Sunday, August 25, 2019

Ellen Arkbro - CHORDS (Subtext, 2019) ****

By Keith Prosk

Ellen Arkbro gifts two compositions lasting half an hour on CHORDS . Whereas the sublime For Organ and Brass featured the familiar trio of Elena Kakaliagou, Hilary Jeffery, and Robin Hayward alongside organist Johan Graden, Arkbro performs her own compositions here, alone, on organ and guitar. She continues to plumb the depths of tonal, timbral, and harmonic aspects of instruments - with jarring singularity - and an emphasis on space over time. The result can be surreal.

“CHORDS for organ” begins with a chord, on an organ. After some time, there’s another chord. And that’s it. Surficially. Focus reveals the many sonic lines comprising each chord. Held and allowed to decay, the lines pulse and throb like diffracted air in heat. The waves seem to resonate and harmonize with each other, creating new timbres. When another chord sounds, the waves also amplify and accelerate and the various lines at various pulses create a kind of polyrhythm. The glacial pace of sounding between chords eliminates any sense of forward movement, of musical time, and the track instead feels like a framed space. The effect is similar to watching fireworks in slow motion: a void illuminated by expanding spheres of color in fact composed of squiggling lines that blend with other bursting spheres of color, like Kandinsky’s Several Circles in three dimensions, briefly, before fading completely.

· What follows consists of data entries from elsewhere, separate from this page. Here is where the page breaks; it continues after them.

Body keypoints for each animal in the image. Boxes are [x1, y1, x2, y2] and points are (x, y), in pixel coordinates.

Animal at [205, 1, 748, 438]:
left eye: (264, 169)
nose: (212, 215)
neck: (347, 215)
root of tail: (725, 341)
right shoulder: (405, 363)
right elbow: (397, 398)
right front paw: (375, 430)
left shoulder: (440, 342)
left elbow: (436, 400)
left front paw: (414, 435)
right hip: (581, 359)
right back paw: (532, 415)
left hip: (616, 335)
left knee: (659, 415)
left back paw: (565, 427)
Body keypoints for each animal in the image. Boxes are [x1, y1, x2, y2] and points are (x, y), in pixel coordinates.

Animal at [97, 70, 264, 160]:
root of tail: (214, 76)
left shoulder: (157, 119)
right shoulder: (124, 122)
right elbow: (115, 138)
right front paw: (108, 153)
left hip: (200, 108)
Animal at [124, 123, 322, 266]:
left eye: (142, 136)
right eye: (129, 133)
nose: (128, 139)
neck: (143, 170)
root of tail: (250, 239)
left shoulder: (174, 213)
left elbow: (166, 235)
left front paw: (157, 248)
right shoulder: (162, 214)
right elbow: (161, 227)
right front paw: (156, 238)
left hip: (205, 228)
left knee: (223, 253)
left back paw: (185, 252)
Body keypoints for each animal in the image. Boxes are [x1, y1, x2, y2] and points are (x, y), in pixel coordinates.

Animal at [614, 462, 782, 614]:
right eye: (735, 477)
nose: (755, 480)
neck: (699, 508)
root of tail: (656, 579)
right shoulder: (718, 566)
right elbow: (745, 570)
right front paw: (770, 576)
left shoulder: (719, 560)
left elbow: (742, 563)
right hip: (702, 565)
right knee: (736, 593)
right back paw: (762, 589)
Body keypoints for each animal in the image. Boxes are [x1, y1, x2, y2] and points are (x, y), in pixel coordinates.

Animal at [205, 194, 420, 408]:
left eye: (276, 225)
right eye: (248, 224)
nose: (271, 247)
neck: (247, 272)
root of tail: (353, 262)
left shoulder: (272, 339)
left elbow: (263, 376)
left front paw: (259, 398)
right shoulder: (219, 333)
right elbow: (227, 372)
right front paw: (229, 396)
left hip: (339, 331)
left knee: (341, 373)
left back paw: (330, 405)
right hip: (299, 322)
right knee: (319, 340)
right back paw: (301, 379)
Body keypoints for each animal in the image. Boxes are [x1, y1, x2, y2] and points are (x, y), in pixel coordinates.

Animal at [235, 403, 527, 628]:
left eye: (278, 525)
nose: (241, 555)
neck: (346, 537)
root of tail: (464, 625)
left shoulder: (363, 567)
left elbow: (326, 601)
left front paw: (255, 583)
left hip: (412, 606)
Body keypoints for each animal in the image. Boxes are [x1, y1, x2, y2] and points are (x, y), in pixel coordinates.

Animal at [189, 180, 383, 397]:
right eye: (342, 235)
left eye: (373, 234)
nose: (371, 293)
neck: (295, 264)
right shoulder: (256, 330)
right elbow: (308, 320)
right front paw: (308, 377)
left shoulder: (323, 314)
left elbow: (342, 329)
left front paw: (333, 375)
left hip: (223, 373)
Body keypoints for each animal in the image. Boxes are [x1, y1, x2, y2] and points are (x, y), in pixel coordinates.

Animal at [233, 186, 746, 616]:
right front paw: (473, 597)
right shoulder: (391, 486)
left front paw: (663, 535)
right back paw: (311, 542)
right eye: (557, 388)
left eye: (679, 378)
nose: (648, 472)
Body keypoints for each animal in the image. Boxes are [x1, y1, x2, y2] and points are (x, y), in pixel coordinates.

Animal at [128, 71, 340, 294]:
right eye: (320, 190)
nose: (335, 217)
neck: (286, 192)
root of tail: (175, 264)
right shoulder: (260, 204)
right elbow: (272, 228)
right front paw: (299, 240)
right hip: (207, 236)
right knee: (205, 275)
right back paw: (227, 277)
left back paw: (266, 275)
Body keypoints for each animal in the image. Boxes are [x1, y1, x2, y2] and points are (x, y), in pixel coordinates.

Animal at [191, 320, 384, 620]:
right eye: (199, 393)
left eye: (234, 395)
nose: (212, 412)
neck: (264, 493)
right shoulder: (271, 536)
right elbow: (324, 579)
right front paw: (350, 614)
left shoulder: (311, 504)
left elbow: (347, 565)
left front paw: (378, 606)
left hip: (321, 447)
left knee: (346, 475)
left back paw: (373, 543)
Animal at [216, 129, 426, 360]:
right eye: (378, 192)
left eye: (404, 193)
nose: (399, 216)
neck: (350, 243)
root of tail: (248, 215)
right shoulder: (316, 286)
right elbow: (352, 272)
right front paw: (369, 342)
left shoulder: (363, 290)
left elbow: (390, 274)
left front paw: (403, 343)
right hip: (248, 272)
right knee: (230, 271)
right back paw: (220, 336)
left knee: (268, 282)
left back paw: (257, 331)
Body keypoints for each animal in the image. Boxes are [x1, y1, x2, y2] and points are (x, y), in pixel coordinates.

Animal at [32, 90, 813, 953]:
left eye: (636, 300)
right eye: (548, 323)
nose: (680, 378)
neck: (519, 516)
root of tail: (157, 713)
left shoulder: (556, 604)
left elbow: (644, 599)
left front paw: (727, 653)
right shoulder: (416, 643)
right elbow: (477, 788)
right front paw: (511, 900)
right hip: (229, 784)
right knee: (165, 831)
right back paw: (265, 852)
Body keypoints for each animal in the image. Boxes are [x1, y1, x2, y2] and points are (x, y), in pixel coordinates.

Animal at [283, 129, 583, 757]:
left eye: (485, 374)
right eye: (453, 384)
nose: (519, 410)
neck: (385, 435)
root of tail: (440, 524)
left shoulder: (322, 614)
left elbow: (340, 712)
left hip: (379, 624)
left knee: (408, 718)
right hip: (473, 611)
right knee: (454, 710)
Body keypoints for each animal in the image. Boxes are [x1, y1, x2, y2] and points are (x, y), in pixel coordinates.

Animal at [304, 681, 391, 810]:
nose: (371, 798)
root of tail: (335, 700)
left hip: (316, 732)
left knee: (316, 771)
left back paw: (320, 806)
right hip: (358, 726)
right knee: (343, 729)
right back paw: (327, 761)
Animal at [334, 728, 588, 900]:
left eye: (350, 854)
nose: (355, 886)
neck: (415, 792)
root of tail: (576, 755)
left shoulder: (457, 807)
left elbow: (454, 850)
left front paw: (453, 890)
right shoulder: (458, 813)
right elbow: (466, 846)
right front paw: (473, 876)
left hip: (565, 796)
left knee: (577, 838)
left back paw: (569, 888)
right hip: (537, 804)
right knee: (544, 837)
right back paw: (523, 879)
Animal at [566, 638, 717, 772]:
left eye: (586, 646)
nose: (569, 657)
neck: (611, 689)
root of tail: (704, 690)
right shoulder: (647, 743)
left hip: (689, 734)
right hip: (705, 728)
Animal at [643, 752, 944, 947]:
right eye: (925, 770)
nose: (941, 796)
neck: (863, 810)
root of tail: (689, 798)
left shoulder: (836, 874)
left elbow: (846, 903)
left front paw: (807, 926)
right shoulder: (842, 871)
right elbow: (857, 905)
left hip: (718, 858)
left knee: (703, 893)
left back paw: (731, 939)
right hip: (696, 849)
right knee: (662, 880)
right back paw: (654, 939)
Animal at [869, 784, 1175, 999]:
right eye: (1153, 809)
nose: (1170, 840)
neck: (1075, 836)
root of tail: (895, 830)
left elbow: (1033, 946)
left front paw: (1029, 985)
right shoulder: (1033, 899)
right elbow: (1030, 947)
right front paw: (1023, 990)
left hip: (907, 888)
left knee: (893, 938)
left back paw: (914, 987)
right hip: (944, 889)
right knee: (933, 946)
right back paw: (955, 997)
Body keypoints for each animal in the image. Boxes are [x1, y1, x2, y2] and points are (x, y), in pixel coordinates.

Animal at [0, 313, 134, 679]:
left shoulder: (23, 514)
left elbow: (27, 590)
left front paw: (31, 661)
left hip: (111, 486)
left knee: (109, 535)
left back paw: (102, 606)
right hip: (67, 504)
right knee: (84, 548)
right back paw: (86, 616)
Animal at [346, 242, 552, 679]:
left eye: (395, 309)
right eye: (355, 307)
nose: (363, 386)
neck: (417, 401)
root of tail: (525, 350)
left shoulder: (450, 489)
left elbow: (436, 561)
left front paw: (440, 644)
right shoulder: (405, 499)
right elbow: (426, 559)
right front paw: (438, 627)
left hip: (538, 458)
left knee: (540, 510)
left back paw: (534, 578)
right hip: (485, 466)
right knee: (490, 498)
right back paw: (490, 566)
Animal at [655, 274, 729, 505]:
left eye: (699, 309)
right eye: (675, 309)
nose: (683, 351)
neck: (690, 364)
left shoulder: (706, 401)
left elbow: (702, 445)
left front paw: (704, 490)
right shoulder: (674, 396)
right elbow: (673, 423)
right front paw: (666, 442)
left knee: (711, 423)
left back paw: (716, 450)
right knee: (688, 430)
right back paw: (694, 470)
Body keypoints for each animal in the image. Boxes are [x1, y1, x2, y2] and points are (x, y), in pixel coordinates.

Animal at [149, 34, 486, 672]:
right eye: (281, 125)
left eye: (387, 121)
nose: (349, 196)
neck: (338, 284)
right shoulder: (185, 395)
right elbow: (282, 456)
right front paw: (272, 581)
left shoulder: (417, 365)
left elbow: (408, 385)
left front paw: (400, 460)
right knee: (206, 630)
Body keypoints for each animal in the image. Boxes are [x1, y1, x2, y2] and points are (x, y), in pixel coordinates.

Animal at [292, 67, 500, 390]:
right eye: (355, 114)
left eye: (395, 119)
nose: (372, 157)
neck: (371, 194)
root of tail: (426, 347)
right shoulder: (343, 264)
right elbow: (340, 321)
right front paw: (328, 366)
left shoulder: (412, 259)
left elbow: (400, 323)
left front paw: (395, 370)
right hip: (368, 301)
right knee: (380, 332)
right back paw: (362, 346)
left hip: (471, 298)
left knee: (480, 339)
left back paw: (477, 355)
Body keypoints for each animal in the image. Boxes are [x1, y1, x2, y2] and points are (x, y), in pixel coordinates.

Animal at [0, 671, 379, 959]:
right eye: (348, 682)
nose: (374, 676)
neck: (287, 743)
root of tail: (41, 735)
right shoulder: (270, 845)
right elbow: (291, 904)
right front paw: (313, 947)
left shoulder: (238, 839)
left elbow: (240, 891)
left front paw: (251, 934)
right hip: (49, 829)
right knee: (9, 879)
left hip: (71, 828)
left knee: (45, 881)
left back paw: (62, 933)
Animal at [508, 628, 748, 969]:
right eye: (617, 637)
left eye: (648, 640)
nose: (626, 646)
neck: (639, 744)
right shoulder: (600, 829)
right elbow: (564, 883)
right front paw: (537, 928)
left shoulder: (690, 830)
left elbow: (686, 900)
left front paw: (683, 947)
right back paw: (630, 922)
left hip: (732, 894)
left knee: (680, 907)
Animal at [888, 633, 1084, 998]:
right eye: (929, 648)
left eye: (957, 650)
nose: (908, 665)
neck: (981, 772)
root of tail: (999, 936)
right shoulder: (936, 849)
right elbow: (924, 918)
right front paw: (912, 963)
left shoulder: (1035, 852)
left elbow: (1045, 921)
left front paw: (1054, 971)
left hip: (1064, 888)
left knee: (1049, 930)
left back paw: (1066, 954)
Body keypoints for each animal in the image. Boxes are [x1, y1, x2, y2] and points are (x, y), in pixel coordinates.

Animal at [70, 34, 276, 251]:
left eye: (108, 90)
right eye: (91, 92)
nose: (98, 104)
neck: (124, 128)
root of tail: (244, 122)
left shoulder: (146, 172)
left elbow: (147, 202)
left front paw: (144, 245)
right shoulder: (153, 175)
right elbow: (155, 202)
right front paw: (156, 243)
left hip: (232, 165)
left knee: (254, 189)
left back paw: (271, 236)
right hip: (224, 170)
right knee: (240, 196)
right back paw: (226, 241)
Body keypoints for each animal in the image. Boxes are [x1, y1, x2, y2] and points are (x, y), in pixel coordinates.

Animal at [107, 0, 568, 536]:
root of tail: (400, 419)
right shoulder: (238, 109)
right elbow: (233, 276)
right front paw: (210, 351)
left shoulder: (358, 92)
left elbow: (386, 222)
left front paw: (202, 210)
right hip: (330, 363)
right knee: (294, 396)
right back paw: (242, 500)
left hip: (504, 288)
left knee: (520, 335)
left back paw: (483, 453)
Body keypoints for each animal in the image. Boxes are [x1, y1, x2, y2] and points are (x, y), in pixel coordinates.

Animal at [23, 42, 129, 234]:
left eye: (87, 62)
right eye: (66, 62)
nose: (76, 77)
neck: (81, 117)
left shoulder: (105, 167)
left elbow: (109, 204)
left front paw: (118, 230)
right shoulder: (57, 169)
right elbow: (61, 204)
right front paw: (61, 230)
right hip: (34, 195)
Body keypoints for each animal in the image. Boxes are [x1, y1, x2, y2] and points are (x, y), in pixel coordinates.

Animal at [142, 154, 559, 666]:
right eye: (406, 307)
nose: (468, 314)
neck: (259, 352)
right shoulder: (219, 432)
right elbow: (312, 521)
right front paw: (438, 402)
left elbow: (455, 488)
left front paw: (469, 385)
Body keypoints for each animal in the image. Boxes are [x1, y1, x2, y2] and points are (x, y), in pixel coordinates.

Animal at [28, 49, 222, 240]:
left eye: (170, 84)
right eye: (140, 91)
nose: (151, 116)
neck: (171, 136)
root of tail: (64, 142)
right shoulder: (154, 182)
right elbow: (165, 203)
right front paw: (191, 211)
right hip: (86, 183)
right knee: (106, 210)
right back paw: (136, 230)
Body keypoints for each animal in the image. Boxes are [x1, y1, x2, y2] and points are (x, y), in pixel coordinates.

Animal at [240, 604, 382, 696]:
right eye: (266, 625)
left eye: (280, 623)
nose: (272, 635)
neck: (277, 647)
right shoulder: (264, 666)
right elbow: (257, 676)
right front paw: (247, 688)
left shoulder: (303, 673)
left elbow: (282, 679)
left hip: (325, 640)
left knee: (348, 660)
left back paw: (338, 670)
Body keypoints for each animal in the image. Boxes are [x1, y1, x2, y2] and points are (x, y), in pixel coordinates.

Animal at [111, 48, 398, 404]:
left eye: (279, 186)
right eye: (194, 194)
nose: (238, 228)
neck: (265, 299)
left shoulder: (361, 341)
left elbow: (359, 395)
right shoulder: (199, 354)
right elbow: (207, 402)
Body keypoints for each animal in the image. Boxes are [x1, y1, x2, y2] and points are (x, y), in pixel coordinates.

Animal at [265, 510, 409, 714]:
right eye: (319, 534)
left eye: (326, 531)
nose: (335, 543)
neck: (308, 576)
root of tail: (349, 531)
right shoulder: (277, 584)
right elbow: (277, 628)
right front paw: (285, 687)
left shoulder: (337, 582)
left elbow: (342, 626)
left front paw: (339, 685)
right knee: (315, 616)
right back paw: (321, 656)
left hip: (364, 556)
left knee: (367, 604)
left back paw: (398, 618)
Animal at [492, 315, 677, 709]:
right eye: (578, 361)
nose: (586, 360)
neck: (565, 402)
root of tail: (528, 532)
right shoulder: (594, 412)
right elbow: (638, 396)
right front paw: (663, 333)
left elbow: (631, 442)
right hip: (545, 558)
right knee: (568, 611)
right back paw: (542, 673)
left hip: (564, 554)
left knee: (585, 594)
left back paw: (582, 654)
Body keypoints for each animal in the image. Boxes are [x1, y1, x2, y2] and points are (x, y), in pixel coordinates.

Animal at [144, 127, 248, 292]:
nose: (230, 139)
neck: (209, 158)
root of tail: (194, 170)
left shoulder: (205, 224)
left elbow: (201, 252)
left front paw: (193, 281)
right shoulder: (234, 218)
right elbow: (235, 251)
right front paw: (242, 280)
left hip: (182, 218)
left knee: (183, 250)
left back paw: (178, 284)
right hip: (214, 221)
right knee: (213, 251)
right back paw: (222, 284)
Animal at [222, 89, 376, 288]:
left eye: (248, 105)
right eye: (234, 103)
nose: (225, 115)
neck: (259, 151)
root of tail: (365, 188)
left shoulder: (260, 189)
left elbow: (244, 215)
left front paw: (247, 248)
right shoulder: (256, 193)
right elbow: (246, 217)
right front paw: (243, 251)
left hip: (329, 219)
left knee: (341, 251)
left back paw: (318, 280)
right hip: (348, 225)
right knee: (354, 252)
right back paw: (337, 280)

“CHORDS for guitar” contains a similar macrostructure but, whereas the tones of organ chords are pressed almost simultaneously, the tones of guitar chords are strummed more discretely, particularly at the pace of Arkbro’s performance. And whereas chords can sound simultaneously on an organ, the guitar is more limited. The identity of each chord is apparent when first strummed but disintegrates to its individual parts in time, and a kind of hyperawareness of sound waves sets in as high-frequency tones peel away and low-frequency tones hum along, creating a trancelike pulse through the track. Arkbro’s attack is often as consistent as a harpsichord but occasionally, subtly emphasizes the bass or the tenor ends. The timbre is reminiscent of This Heat’s spindly sound. The effect feels more linear, more austere, and perhaps less immediately appealing than “CHORDS for organ” but is cognitively pleasing as a kind of simultaneous foil and companion to it.

CHORDS revels in the details of timbre and is suggested for listeners that do the same. With a simple approach and a slow pace, Arkbro brings focus to intrainstrumental dynamics in a way that makes these chords scale within and beyond what they are. A kind of enlightened understanding of the forest gained from wandering among the trees.

CHORDS is available digitally, on CD, and on LP.